A me fa pensare alle cime innevate delle nostre montagne, le atmosfere natalizie per eccellenza: tutti intorno a un abete illuminato a raccontare storie fantastiche… ma sembra che il vin brulè, di cui parliamo oggi, sia ottimo anche come rimedio alternativo per il raffreddore (e ti credo). Di ricette ne esistono diverse, ma io vi darò quella di fiducia del mio amico Luca, anche se fatta un po’ a occhio.

Cosa vi occorre: 1 l di vino rosso corposo, chiodi di garofano, 2 mele di media grandezza, più o meno di 100 g di zucchero a seconda che lo vogliate più o meno dolce e più o meno alcolico.
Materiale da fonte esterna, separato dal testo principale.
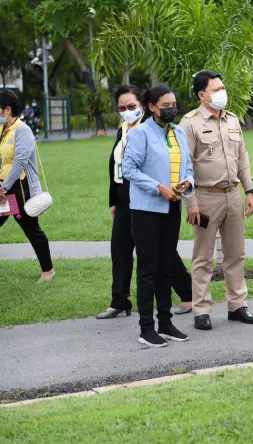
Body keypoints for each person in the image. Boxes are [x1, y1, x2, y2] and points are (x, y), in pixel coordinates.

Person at [98, 85, 193, 319]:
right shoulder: (124, 130)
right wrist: (113, 200)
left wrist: (179, 185)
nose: (127, 111)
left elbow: (181, 165)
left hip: (149, 197)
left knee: (160, 252)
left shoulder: (155, 130)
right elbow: (116, 167)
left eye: (131, 106)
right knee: (120, 249)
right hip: (125, 198)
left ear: (144, 106)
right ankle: (120, 299)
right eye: (122, 108)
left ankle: (186, 292)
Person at [179, 70, 253, 331]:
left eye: (222, 88)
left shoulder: (232, 119)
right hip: (205, 197)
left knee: (236, 254)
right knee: (203, 257)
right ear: (201, 95)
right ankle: (201, 310)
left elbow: (242, 157)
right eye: (215, 90)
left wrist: (249, 191)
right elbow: (184, 166)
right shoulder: (189, 123)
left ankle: (237, 305)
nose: (221, 93)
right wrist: (191, 202)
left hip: (233, 195)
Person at [122, 85, 195, 348]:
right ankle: (146, 328)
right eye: (166, 105)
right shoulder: (140, 133)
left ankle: (165, 323)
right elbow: (129, 169)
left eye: (174, 104)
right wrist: (158, 188)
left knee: (166, 268)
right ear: (152, 107)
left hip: (172, 208)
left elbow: (188, 167)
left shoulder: (179, 133)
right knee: (148, 270)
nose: (172, 109)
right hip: (146, 211)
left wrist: (187, 183)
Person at [0, 89, 55, 282]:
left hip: (19, 189)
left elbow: (20, 163)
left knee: (32, 229)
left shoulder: (22, 130)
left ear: (7, 110)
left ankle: (48, 271)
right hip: (4, 187)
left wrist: (4, 188)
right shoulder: (3, 129)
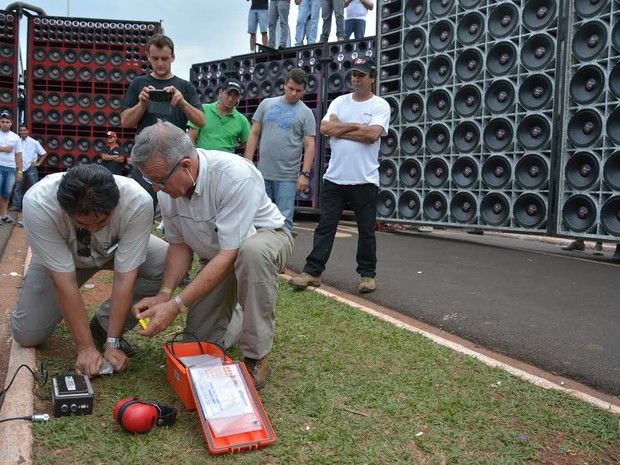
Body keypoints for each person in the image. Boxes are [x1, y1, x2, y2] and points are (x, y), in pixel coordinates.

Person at [130, 121, 294, 390]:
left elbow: (231, 253)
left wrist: (176, 306)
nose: (157, 189)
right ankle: (239, 315)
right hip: (217, 254)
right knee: (196, 346)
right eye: (151, 181)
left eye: (160, 180)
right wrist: (164, 294)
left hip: (265, 239)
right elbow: (179, 245)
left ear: (185, 165)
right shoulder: (169, 190)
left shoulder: (234, 175)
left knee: (251, 253)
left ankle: (256, 354)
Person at [11, 164, 168, 377]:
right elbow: (63, 282)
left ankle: (102, 327)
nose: (94, 229)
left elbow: (125, 278)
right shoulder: (38, 203)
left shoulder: (137, 201)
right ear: (65, 210)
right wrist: (84, 348)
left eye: (102, 222)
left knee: (165, 262)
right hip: (65, 256)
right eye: (83, 224)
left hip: (113, 250)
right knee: (28, 334)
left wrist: (113, 342)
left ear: (116, 204)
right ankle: (57, 314)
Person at [290, 57, 389, 293]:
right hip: (335, 178)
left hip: (364, 179)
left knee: (366, 230)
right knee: (325, 226)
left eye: (362, 75)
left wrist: (342, 127)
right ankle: (313, 272)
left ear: (372, 78)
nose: (356, 79)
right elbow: (324, 129)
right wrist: (355, 126)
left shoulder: (380, 106)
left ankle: (367, 275)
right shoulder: (339, 102)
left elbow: (372, 135)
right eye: (354, 74)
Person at [120, 34, 205, 210]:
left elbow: (201, 121)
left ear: (173, 57)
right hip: (146, 155)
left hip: (176, 157)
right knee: (141, 205)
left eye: (165, 59)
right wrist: (142, 104)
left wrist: (182, 103)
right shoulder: (138, 84)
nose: (160, 63)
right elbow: (125, 122)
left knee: (179, 208)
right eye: (155, 58)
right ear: (148, 57)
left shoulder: (184, 87)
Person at [245, 68, 316, 232]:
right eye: (290, 88)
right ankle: (260, 257)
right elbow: (254, 133)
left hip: (287, 178)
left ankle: (281, 258)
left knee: (284, 221)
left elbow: (309, 145)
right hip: (262, 175)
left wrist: (304, 174)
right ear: (284, 85)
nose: (293, 93)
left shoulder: (306, 113)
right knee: (258, 218)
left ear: (304, 91)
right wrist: (248, 162)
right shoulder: (266, 104)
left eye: (298, 91)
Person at [188, 78, 251, 153]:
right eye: (228, 93)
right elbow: (191, 137)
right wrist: (193, 158)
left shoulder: (242, 120)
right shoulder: (203, 110)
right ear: (220, 93)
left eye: (235, 95)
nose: (231, 98)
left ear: (238, 98)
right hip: (204, 160)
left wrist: (248, 163)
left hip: (227, 162)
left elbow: (249, 146)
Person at [9, 124, 46, 213]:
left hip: (30, 167)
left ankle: (35, 206)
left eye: (24, 130)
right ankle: (16, 205)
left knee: (34, 187)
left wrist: (38, 163)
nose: (22, 132)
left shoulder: (34, 142)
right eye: (21, 131)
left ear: (28, 131)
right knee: (18, 187)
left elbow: (44, 154)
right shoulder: (17, 142)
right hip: (20, 168)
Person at [0, 111, 23, 224]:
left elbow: (19, 155)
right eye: (2, 121)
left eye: (7, 122)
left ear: (11, 123)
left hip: (10, 168)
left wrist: (20, 171)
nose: (4, 124)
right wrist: (2, 149)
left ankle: (4, 215)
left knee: (6, 193)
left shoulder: (16, 137)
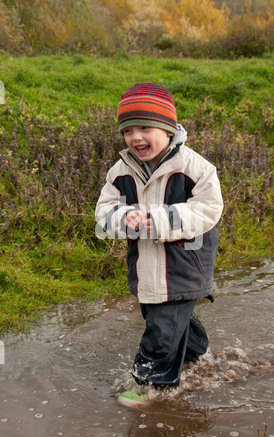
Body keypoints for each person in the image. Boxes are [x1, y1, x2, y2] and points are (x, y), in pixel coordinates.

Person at [95, 82, 223, 405]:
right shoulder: (121, 170)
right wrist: (121, 218)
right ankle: (195, 346)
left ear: (167, 129)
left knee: (160, 334)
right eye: (128, 130)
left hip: (183, 267)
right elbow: (103, 210)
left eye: (145, 128)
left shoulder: (195, 168)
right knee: (158, 317)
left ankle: (149, 385)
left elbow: (209, 209)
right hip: (147, 268)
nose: (136, 137)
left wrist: (163, 220)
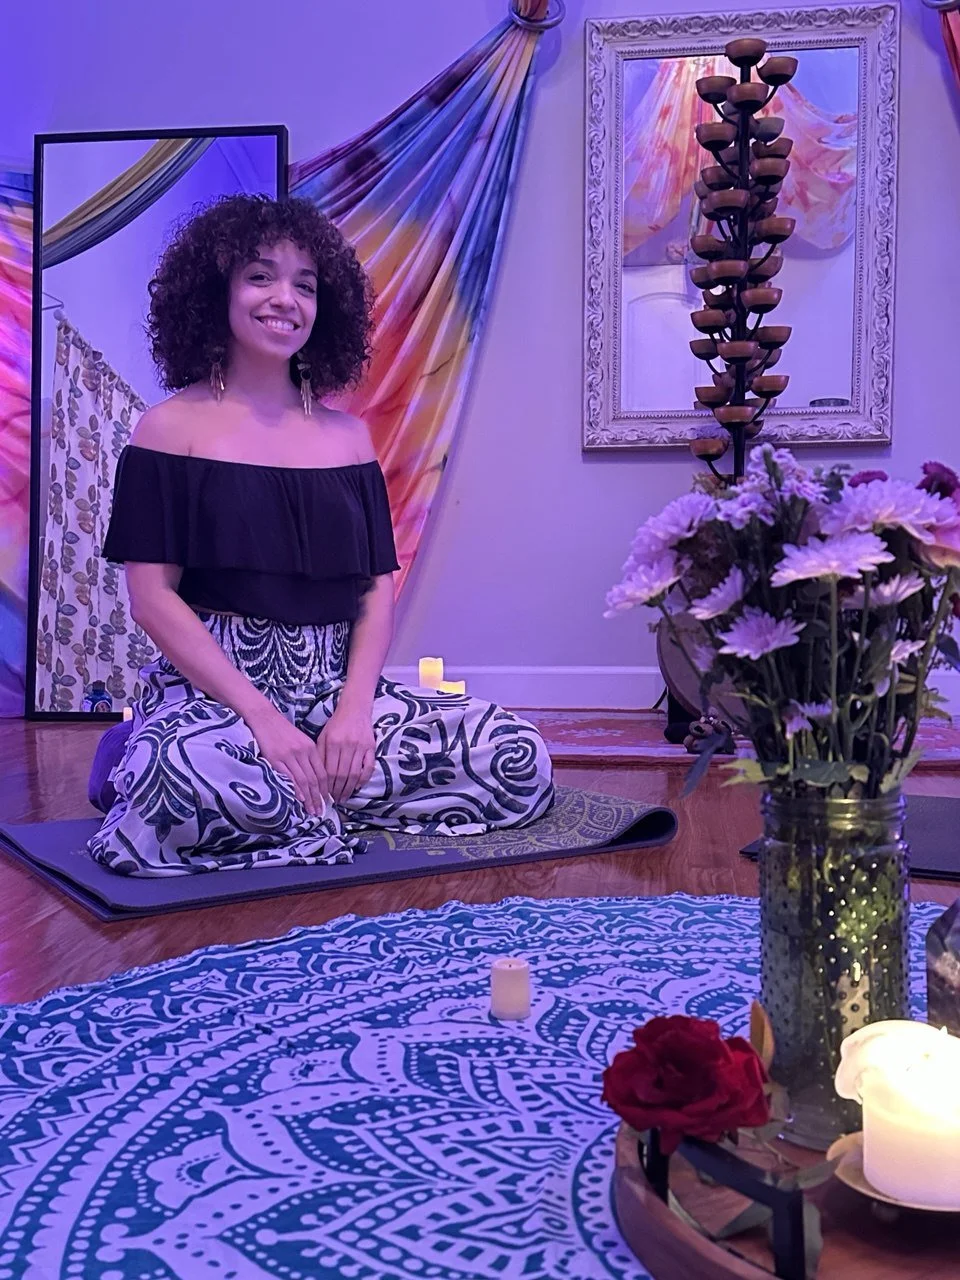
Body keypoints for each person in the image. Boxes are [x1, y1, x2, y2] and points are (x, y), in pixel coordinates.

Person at [89, 194, 554, 876]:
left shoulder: (349, 439)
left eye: (304, 285)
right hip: (215, 700)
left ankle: (305, 801)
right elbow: (152, 599)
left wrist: (354, 714)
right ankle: (155, 761)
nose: (285, 299)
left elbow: (375, 588)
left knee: (519, 757)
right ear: (214, 291)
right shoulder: (167, 429)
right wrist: (263, 721)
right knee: (176, 779)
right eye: (260, 277)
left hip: (335, 695)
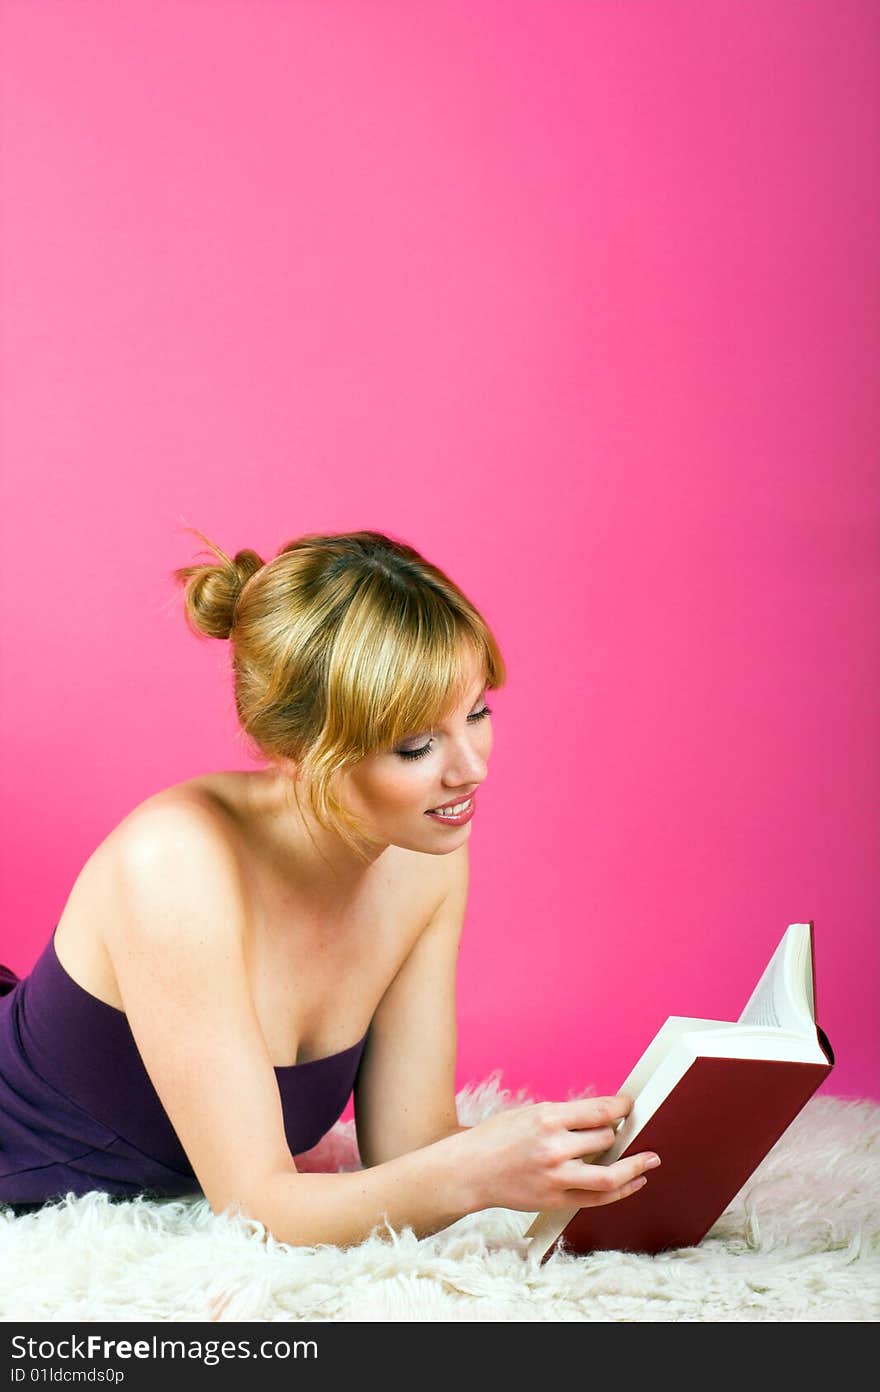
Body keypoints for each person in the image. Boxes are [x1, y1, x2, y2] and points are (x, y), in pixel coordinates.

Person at [0, 528, 660, 1243]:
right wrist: (472, 1172)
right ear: (301, 749)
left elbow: (411, 1148)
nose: (470, 768)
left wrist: (570, 1154)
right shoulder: (174, 863)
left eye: (476, 712)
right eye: (416, 745)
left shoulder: (425, 857)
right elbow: (258, 1211)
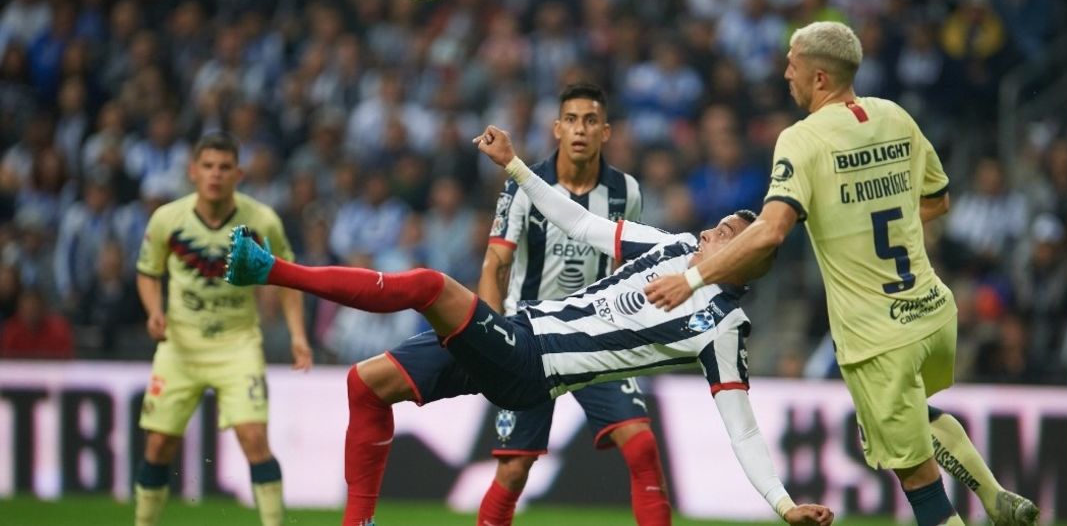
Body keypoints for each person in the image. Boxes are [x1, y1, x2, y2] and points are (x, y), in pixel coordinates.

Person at [223, 126, 834, 526]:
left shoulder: (722, 327)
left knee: (431, 287)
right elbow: (584, 223)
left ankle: (269, 269)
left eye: (724, 234)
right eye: (715, 225)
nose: (708, 233)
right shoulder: (671, 246)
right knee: (365, 384)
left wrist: (783, 506)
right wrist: (515, 164)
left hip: (533, 365)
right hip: (521, 331)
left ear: (745, 258)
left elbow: (745, 431)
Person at [644, 22, 1038, 526]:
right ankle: (995, 496)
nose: (785, 72)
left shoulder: (801, 140)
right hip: (933, 313)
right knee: (911, 419)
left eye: (793, 63)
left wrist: (691, 280)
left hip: (877, 335)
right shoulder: (895, 116)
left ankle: (985, 504)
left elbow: (769, 231)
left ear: (821, 77)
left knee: (918, 482)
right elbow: (937, 200)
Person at [477, 83, 669, 525]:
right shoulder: (524, 184)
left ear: (605, 131)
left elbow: (631, 266)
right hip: (528, 338)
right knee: (514, 468)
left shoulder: (626, 192)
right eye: (571, 120)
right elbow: (495, 263)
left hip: (594, 334)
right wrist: (489, 340)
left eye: (589, 121)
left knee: (641, 445)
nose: (579, 129)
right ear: (556, 129)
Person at [133, 132, 312, 526]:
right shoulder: (167, 219)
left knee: (253, 438)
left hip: (238, 344)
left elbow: (289, 279)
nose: (215, 175)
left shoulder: (261, 221)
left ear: (239, 173)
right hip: (180, 346)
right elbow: (148, 272)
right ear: (193, 172)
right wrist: (153, 311)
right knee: (159, 443)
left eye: (224, 167)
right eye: (208, 167)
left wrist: (298, 336)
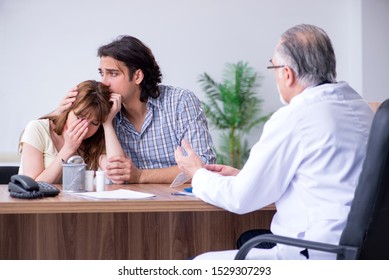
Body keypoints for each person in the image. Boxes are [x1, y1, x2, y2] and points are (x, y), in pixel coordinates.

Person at [174, 24, 374, 260]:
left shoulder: (295, 117)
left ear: (287, 73)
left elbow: (239, 199)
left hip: (316, 252)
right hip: (362, 249)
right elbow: (326, 180)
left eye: (273, 67)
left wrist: (197, 174)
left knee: (197, 264)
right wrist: (244, 176)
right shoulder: (360, 108)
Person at [57, 35, 215, 184]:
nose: (104, 83)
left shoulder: (180, 102)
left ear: (138, 76)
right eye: (102, 73)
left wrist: (140, 176)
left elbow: (202, 165)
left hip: (181, 205)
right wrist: (63, 111)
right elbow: (112, 170)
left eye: (113, 74)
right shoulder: (107, 113)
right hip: (133, 206)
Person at [19, 80, 124, 184]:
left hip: (72, 201)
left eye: (94, 123)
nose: (85, 127)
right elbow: (34, 186)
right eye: (80, 117)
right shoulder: (37, 129)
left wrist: (108, 123)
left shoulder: (94, 140)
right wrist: (68, 148)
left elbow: (118, 176)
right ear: (68, 109)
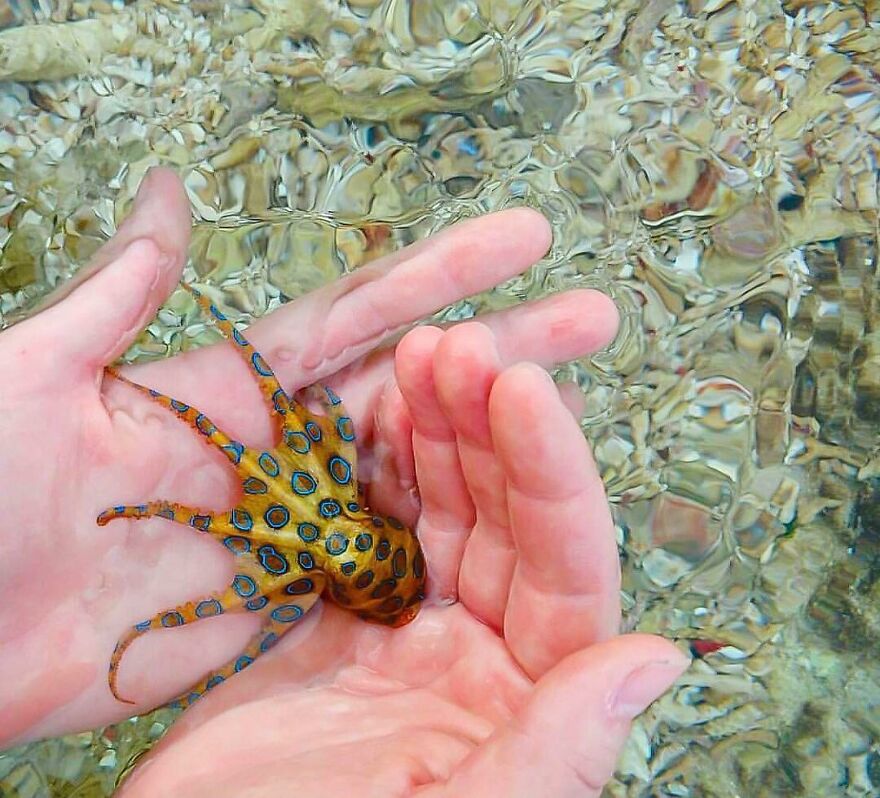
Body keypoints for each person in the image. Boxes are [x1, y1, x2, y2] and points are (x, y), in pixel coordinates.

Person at [0, 168, 688, 796]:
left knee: (265, 419)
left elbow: (231, 559)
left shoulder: (300, 562)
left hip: (374, 567)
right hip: (356, 557)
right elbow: (240, 531)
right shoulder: (301, 549)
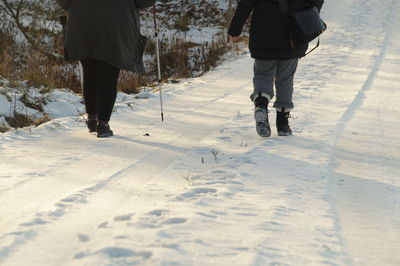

Alcuni aggiungono anche le bucce di arance e limoni (non trattati) e una stecca di cannella.

Come si prepara: versate il vino in una pentola con le spezie e la frutta tagliata a tocchetti (l’importante è che non sia troppa: non stiamo facendo la sangria!) e scaldate sul fuoco ma senza farlo bollire troppo. Fate molta attenzione perché l’alcol del vino, che tenderà a evaporare, potrebbe incendiare la superficie del liquido. Un po’ per volta aggiungete lo zucchero fino alla dolcezza richiesta. Togliete dal fuoco e servite caldissimo in grandi tazze di porcellana. Alcuni lo filtrano prima di servire.